(Beginning of Available records)

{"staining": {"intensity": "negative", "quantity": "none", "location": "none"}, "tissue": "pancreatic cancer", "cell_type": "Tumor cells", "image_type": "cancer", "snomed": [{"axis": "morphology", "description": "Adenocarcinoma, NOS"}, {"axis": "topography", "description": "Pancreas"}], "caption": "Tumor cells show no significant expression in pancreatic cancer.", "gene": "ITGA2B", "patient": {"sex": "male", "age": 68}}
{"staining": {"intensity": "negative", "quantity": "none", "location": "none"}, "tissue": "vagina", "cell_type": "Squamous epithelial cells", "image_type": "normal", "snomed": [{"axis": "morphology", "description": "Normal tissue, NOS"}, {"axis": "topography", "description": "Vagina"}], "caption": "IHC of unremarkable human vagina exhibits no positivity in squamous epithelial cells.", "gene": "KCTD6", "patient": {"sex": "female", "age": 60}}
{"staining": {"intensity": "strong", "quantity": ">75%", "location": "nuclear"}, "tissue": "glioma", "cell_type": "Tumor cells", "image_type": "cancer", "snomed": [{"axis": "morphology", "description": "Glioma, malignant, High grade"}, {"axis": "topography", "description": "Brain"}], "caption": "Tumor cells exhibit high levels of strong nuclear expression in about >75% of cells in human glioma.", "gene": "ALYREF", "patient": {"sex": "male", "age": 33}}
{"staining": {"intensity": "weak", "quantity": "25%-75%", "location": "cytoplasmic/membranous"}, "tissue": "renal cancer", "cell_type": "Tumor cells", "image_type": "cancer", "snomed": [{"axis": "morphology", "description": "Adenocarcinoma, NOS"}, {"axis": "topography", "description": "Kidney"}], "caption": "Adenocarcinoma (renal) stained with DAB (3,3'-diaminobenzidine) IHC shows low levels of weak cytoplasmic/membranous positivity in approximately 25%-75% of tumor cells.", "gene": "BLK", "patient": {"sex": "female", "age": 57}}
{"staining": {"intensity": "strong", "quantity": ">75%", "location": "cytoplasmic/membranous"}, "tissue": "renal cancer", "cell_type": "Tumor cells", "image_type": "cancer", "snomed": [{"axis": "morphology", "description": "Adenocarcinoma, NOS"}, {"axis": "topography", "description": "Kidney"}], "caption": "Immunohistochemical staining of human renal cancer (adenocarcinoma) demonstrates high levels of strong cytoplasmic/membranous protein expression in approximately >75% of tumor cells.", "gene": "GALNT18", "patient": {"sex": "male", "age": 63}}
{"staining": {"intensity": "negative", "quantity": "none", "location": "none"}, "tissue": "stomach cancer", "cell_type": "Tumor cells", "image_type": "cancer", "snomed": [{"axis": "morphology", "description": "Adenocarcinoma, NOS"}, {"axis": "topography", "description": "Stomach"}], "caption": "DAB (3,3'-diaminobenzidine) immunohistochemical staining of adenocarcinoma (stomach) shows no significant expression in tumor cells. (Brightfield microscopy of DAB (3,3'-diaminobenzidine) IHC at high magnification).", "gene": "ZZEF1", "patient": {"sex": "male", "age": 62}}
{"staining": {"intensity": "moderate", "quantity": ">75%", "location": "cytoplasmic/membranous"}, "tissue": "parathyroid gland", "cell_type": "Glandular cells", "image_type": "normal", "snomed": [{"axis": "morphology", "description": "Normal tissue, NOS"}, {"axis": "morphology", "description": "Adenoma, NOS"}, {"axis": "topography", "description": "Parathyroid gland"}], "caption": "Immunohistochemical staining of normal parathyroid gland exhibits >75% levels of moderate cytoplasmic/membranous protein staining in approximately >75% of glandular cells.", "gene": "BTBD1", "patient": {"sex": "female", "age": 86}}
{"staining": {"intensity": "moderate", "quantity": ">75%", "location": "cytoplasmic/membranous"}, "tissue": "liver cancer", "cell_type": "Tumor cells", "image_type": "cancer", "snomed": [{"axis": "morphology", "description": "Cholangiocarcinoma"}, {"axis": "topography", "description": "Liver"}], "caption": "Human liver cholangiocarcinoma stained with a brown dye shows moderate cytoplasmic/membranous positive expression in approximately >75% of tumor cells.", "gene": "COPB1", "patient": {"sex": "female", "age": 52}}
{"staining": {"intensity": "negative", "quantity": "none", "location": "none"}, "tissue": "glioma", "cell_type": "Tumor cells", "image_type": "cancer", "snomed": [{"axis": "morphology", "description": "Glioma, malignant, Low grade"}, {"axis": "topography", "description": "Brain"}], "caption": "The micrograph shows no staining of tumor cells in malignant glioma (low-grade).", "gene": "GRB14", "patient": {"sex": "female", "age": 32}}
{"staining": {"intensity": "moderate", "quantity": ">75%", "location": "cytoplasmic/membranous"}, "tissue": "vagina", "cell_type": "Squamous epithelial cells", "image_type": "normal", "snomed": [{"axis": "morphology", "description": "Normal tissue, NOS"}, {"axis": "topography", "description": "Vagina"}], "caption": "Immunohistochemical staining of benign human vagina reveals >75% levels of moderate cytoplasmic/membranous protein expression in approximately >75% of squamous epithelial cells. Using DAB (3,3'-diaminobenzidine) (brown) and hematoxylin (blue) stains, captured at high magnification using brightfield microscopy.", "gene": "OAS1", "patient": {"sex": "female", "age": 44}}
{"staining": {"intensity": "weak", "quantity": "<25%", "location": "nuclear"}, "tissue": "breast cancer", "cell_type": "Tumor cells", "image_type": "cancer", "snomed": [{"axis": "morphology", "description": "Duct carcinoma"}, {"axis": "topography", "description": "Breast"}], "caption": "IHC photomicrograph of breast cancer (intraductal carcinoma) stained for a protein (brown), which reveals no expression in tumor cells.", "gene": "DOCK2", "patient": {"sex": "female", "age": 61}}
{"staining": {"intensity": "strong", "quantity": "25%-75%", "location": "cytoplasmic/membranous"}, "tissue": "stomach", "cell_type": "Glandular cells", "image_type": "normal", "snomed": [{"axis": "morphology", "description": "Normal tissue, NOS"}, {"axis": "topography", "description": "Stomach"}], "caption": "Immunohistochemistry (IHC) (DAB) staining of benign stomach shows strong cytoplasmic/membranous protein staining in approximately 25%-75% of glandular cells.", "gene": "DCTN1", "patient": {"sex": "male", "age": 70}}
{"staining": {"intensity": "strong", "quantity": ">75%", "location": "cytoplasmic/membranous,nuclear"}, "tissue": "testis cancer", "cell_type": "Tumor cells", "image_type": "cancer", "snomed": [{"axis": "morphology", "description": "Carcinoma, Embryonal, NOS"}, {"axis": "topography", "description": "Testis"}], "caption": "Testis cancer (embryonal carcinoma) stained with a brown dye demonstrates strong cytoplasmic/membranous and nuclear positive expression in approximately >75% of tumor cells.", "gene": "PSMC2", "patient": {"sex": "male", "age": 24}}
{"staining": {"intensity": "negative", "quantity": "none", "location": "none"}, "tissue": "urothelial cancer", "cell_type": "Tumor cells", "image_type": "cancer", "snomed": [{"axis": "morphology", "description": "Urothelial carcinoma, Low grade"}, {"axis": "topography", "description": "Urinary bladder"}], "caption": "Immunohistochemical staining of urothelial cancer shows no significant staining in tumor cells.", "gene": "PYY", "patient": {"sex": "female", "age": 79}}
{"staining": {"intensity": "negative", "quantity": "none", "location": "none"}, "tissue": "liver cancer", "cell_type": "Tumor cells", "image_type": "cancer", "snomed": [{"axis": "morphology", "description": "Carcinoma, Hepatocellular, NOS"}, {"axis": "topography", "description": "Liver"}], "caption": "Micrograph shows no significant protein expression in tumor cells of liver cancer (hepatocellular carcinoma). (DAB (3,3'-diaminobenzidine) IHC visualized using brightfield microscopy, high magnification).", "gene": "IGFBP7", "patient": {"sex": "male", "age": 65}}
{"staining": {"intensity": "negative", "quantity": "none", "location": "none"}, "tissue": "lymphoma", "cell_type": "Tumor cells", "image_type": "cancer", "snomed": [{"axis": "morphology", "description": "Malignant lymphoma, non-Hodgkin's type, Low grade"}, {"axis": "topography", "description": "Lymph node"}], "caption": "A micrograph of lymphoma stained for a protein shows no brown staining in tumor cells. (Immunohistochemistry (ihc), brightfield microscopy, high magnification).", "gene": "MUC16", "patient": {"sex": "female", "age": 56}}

(End of Available records)

◆ Work item
Your answer must consist only of the lines from the one containing "no significant protein" through the last line of the data above, both included, exactly as written.

◆ Solution for this task
{"staining": {"intensity": "negative", "quantity": "none", "location": "none"}, "tissue": "liver cancer", "cell_type": "Tumor cells", "image_type": "cancer", "snomed": [{"axis": "morphology", "description": "Carcinoma, Hepatocellular, NOS"}, {"axis": "topography", "description": "Liver"}], "caption": "Micrograph shows no significant protein expression in tumor cells of liver cancer (hepatocellular carcinoma). (DAB (3,3'-diaminobenzidine) IHC visualized using brightfield microscopy, high magnification).", "gene": "IGFBP7", "patient": {"sex": "male", "age": 65}}
{"staining": {"intensity": "negative", "quantity": "none", "location": "none"}, "tissue": "lymphoma", "cell_type": "Tumor cells", "image_type": "cancer", "snomed": [{"axis": "morphology", "description": "Malignant lymphoma, non-Hodgkin's type, Low grade"}, {"axis": "topography", "description": "Lymph node"}], "caption": "A micrograph of lymphoma stained for a protein shows no brown staining in tumor cells. (Immunohistochemistry (ihc), brightfield microscopy, high magnification).", "gene": "MUC16", "patient": {"sex": "female", "age": 56}}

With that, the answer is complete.